I know that there is so much more to life than simply existing. I know that life is full of challenges and setbacks and the most important thing is to just keep going. Even when nothing makes sense. I have learned to just trust God because His plan is ALWAYS better than your own, in the end. I know that I’ve wasted far too much time worrying about the future, that I forgot how to live in the present.
I know that life is far too short, so figuring out what’s important is the real key to happiness. And I still struggle with this balance. I know that good friends are worth their weight in gold, that true friends will be there no matter how many months or years pass!!
I know that it’s okay to fail and fall flat on your face. But it’s equally important to learn from those failures and get back up again. I’ve learned that’s it’s better to forgive than to hold onto grudges. Because honestly, you never know what’s going on in someone else’s life. I also learned that someone else’s actions are a reflection of them and not you.

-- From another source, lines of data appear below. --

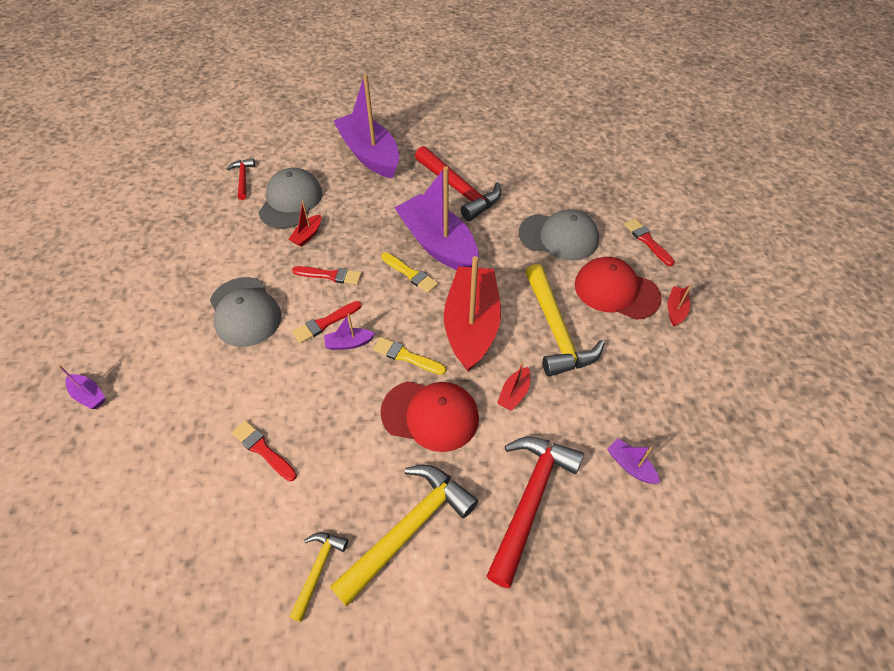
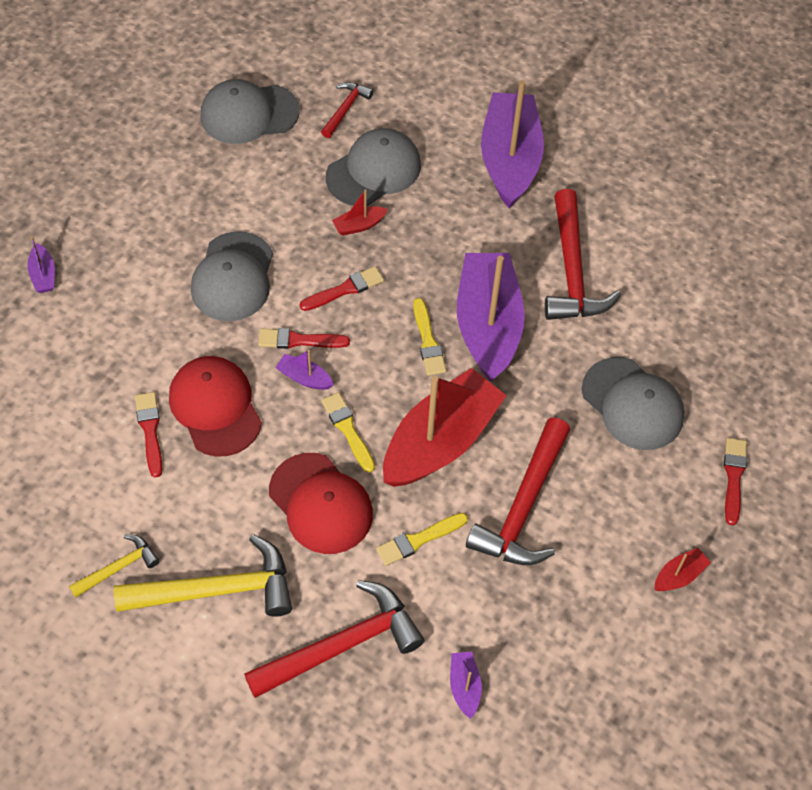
camera: 35 degrees right, 5 degrees up
(177, 213) = (249, 114): none -> grey cap
(330, 275) = (345, 289): red brush -> red brush turned 75 degrees counterclockwise
(514, 393) = (418, 540): red boat -> yellow brush
(556, 330) = (523, 507): yellow hammer -> red hammer
(616, 291) = (633, 509): red cap -> red cap (215, 407)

I know that it’s okay to not be okay. I know that my good qualities outweigh my bad, that I’m not perfect but I’m learning. And that for the first time in my whole life I am more me than I have ever been. Unapologetically.
I know that I’ve accomplished + achieved so many wonderful things in my 40 years. None of which I ever give myself enough credit for. But the thing I am most proud of is being a mom to these five crazy people. It will forever be my greatest accomplishment. And I am grateful, every second of every day, that they are mine and I am theirs.
Life is not easy. It’s not meant to be. But sitting here today at forty years old, I feel so grateful to be here. To be able to watch my kids grown up and have the chance to raise them. I might not feel older or “changed” but I do know I’m everything I was supposed to be, and I am looking forward to seeing what the future has in store for all of us.
. . .
Thank you for all the birthday wishes!